Rockets are fired toward Israel from the Gaza Strip, as seen from southern Israel, Friday.
Rockets are fired toward Israel from the Gaza Strip, as seen from southern Israel, Friday. (Photo: Ariel Schalit, Associated Press)

While battered by the Israeli onslaught, Hamas has continued its attacks. On Friday, it fired rockets from Gaza toward central Israel, setting off sirens in Jerusalem for the first time in weeks but causing no injuries. The group's resilience called into question whether Israel can defeat it without wiping out the entire territory.

Israelis remain strongly supportive of the war and see it as necessary to prevent a repeat of Oct. 7, when Palestinian militants attacked communities across southern Israel, killing around 1,200 people, mostly civilians, and taking some 240 hostage. A total of 116 soldiers have been killed in the ground offensive, which began Oct. 27.

Israeli airstrikes and tank shelling continued Friday, including in the southern city of Rafah, part of the shrinking areas of tiny, densely populated Gaza to which Palestinian civilians had been told by Israel to evacuate. At least one person was killed, according to an Associated Press journalist who saw the body arriving at a local hospital.

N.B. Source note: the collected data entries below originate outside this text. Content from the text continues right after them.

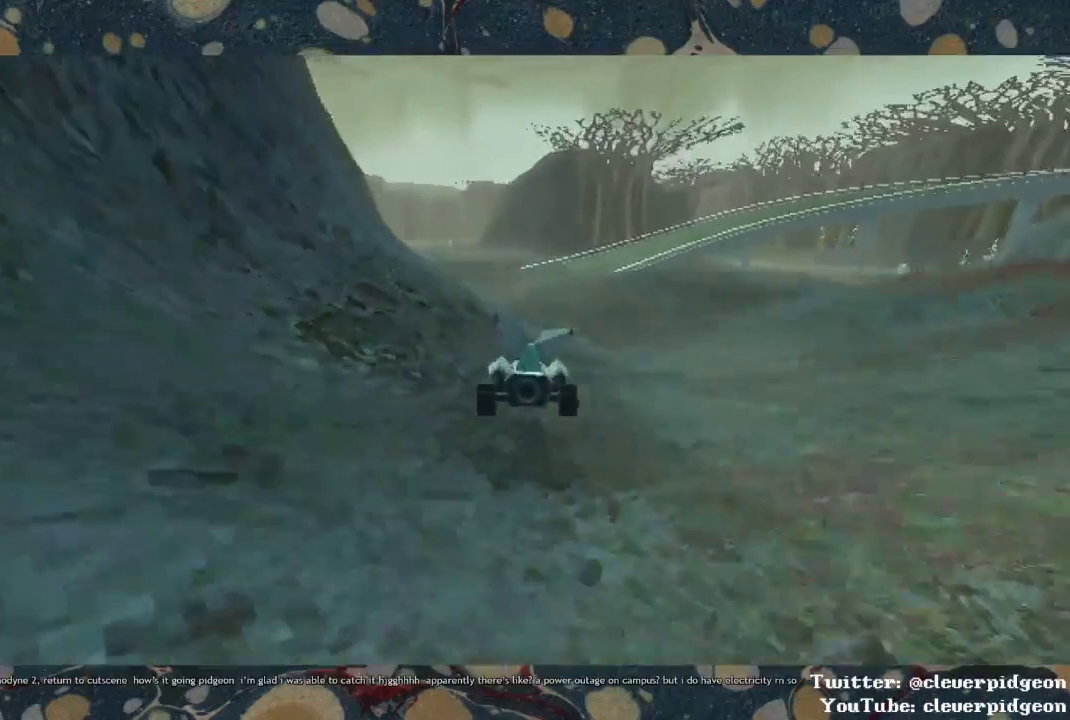
{"buttons": ["CROSS"], "left_stick": "left", "right_stick": "center", "events": [[367, "left_stick", "left"]]}
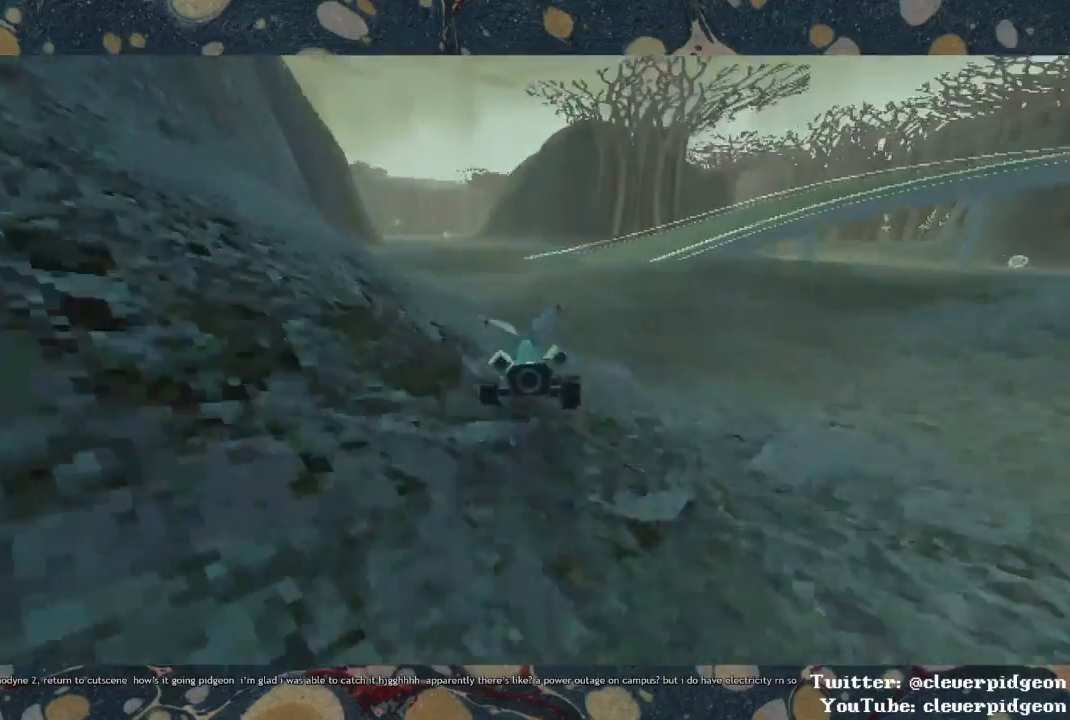
{"buttons": ["CROSS"], "left_stick": "left", "right_stick": "center", "events": [[117, "left_stick", "center"], [283, "left_stick", "left"]]}
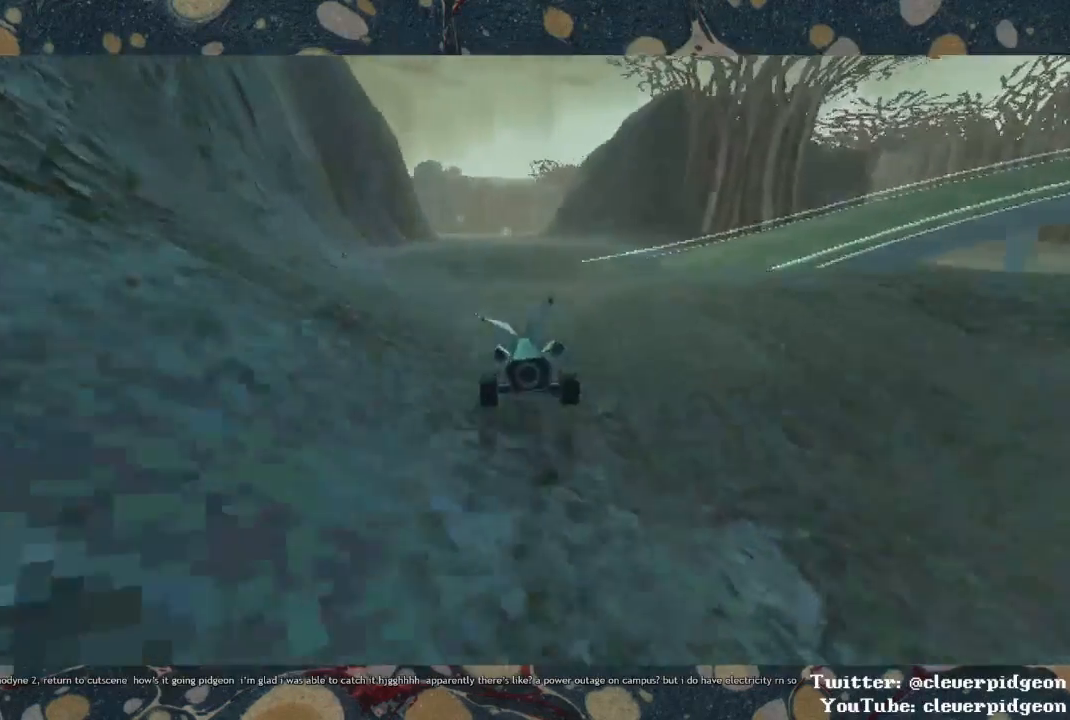
{"buttons": ["CROSS"], "left_stick": "right", "right_stick": "center", "events": [[133, "left_stick", "center"], [467, "left_stick", "right"]]}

The Qatar-based television network Al Jazeera said Friday that an Israeli strike killed one of its journalists in Gaza, Palestinian cameraman Samer Abu Daqqa. The strike also wounded the network's chief correspondent in Gaza, Wael Dahdouh. The two were reporting on the grounds of a school in the southern Gaza city of Khan Younis when the strike hit, the network said.

The U.S. has said it eventually wants to see the West Bank and Gaza under a unified Palestinian government as a precursor to a Palestinian state — an idea soundly rejected by Netanyahu, who leads a right-wing government that is opposed to Palestinian statehood.

Palestinian officials have said they will only consider a postwar role in Gaza in the context of concrete U.S.-backed steps toward Palestinian statehood.